◆ Текст для чтения ◆
- - -
Строительство баррикады, начавшееся в пятнадцать лет, становилось все более ожесточенным по мере того, как книги и гормоны требовали своего. Переделав книжный шкаф — отодравши заднюю стенку, но сохранив дверцы, — Бродский получил отдельный вход на свою половину: посетителям приходилось пробираться через эти дверцы и драпировку. А чтобы скрыть природу некоторых действий, происходивших за баррикадой, он включал проигрыватель и ставил классическую музыку. Со временем родители стали ненавидеть И.С. Баха, но музыкальный фон исполнял свою функцию, и “Марианна могла обнажить больше чем только грудь”.

Когда со временем музыку стало дополнять тарахтение “Ундервуда”, отношение родителей сделалось более снисходительным. “Это, — пишет Бродский, — было моим Lebensraum (жизненным пространством). Мать убирала его, отец проходил его, направляясь в свою домашнюю фотолабораторию, иногда кто-нибудь из родителей искал пристанища в моем потертом кресле после перебранки. <...> В остальном же эти десять квадратных метров были мои, и это были самые лучшие десять квадратных метров из всех, что я когда-либо имел”.
- - -
◆ Поставленное задание A ◆
Объясните по фрагменту о комнате Бродского, для чего он включал проигрыватель с классической музыкой. Ответ уложите в одно–три предложения.

◆ Записи данных ◆
- - -
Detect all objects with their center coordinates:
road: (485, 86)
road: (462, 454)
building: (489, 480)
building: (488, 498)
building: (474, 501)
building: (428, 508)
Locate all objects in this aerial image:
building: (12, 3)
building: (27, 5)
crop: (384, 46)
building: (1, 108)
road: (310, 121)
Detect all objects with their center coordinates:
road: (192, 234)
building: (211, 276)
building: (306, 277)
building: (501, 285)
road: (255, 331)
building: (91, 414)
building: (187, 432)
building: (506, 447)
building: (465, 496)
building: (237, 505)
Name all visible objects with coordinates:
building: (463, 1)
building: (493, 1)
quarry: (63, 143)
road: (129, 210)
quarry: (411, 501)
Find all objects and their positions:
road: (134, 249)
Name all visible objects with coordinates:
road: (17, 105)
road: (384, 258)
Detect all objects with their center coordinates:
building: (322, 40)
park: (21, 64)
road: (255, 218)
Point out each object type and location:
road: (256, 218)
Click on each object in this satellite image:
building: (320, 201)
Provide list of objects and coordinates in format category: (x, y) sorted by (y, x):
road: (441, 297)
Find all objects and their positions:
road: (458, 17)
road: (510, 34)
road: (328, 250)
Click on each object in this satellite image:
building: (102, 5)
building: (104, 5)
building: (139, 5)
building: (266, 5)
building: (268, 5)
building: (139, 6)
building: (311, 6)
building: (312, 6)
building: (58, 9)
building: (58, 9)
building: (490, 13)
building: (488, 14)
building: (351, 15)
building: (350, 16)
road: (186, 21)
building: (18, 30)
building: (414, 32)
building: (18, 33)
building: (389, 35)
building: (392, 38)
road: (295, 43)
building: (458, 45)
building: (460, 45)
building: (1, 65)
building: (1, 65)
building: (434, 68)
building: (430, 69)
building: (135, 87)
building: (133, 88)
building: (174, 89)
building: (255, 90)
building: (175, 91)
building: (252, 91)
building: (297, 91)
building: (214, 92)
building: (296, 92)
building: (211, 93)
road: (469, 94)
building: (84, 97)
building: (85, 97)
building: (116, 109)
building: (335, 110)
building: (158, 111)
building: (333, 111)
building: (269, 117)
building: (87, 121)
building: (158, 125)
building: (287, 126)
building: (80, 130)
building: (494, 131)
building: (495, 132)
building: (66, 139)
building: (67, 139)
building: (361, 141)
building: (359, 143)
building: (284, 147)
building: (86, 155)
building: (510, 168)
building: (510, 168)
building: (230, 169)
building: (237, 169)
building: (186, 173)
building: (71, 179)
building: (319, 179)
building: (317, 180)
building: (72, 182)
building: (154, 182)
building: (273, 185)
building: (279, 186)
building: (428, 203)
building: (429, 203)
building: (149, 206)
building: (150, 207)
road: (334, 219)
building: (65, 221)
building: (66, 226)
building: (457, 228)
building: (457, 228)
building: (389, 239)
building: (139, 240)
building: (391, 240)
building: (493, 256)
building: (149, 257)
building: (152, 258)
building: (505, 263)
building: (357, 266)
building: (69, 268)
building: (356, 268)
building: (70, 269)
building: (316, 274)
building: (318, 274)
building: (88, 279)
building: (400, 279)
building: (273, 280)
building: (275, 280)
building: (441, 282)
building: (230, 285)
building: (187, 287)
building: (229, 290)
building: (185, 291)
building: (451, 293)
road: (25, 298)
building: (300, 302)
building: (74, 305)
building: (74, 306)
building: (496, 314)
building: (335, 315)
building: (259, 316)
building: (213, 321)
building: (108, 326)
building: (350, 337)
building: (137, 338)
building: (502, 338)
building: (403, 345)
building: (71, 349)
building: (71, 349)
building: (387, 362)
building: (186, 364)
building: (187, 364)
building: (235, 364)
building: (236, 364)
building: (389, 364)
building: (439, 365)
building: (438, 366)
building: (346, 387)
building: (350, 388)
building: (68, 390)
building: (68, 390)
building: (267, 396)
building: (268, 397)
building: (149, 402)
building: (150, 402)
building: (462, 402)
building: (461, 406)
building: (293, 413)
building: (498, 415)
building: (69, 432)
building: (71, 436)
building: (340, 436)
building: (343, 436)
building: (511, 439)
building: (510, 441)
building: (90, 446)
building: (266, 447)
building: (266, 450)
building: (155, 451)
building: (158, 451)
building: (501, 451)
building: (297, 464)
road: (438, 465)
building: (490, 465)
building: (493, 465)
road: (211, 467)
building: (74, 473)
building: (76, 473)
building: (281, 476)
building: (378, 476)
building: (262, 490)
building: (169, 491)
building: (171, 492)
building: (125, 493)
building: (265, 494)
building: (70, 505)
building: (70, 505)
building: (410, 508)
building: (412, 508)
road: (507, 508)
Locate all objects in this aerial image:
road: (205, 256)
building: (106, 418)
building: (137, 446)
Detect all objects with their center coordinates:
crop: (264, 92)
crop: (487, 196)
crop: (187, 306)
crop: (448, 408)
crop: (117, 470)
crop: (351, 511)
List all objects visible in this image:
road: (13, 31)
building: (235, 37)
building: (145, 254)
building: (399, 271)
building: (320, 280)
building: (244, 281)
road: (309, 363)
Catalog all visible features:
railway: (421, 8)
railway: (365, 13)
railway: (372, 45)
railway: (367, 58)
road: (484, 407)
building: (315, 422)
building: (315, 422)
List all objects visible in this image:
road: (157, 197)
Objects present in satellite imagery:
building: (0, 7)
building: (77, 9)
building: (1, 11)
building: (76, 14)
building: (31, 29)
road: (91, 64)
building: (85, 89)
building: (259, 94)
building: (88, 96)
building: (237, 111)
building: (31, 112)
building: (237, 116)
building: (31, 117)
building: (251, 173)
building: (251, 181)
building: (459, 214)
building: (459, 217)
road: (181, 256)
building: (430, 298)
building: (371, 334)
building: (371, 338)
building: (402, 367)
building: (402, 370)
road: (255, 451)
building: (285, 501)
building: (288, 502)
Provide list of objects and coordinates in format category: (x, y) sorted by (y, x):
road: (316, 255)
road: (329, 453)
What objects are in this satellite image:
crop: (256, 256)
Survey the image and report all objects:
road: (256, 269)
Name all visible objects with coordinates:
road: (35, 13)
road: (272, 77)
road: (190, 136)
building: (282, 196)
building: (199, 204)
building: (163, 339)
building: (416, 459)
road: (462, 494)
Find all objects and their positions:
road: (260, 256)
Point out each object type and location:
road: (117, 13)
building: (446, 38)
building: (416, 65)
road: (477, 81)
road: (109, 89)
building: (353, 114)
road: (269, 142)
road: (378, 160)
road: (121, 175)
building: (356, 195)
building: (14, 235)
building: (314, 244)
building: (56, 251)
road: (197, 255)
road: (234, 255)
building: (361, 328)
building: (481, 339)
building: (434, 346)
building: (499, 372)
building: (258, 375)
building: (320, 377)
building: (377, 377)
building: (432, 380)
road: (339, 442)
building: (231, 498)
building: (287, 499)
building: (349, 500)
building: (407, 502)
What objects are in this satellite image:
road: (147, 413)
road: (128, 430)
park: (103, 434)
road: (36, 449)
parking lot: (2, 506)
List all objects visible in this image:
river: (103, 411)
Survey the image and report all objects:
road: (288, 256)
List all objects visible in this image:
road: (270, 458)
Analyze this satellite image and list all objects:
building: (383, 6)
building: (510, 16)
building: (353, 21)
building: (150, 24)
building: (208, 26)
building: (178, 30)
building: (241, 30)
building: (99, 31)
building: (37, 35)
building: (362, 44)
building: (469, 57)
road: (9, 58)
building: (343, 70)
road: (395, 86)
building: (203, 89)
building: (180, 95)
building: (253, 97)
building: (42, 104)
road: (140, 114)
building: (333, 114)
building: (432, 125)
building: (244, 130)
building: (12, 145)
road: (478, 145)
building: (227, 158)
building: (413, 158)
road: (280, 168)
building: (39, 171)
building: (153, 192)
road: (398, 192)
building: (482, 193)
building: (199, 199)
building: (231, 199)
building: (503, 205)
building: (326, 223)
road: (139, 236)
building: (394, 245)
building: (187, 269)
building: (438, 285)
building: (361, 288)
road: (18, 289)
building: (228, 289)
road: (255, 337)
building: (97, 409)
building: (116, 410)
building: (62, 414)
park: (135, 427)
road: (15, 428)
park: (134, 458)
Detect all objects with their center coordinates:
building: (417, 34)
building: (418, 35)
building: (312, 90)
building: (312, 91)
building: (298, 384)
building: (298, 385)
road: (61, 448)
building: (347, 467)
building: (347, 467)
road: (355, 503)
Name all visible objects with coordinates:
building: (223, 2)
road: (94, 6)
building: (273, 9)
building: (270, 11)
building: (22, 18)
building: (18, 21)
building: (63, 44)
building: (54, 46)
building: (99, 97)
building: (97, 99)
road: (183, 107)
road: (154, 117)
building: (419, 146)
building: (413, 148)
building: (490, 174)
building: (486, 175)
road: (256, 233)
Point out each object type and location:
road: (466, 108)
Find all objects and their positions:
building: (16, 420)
- - -
◆ Поставленное задание B ◆
Преобразуйте в JSON-список строк ту часть записей данных, которая открывается строкой, содержащей «Objects present in», и закрывается строкой, содержащей «road: (260, 256)», включая обе. Каждой строке должна соответствовать отдельная строка списка, пустые строки опустите.

◆ Полный ответ A ◆
Бродский включал проигрыватель и ставил классическую музыку, чтобы скрыть природу некоторых действий, происходивших за баррикадой. Хотя родители со временем возненавидели И.С. Баха, музыкальный фон исполнял эту функцию.

◆ Полный ответ B ◆
[
  "Objects present in satellite imagery:",
  "building: (0, 7)",
  "building: (77, 9)",
  "building: (1, 11)",
  "building: (76, 14)",
  "building: (31, 29)",
  "road: (91, 64)",
  "building: (85, 89)",
  "building: (259, 94)",
  "building: (88, 96)",
  "building: (237, 111)",
  "building: (31, 112)",
  "building: (237, 116)",
  "building: (31, 117)",
  "building: (251, 173)",
  "building: (251, 181)",
  "building: (459, 214)",
  "building: (459, 217)",
  "road: (181, 256)",
  "building: (430, 298)",
  "building: (371, 334)",
  "building: (371, 338)",
  "building: (402, 367)",
  "building: (402, 370)",
  "road: (255, 451)",
  "building: (285, 501)",
  "building: (288, 502)",
  "Provide list of objects and coordinates in format category: (x, y) sorted by (y, x):",
  "road: (316, 255)",
  "road: (329, 453)",
  "What objects are in this satellite image:",
  "crop: (256, 256)",
  "Survey the image and report all objects:",
  "road: (256, 269)",
  "Name all visible objects with coordinates:",
  "road: (35, 13)",
  "road: (272, 77)",
  "road: (190, 136)",
  "building: (282, 196)",
  "building: (199, 204)",
  "building: (163, 339)",
  "building: (416, 459)",
  "road: (462, 494)",
  "Find all objects and their positions:",
  "road: (260, 256)"
]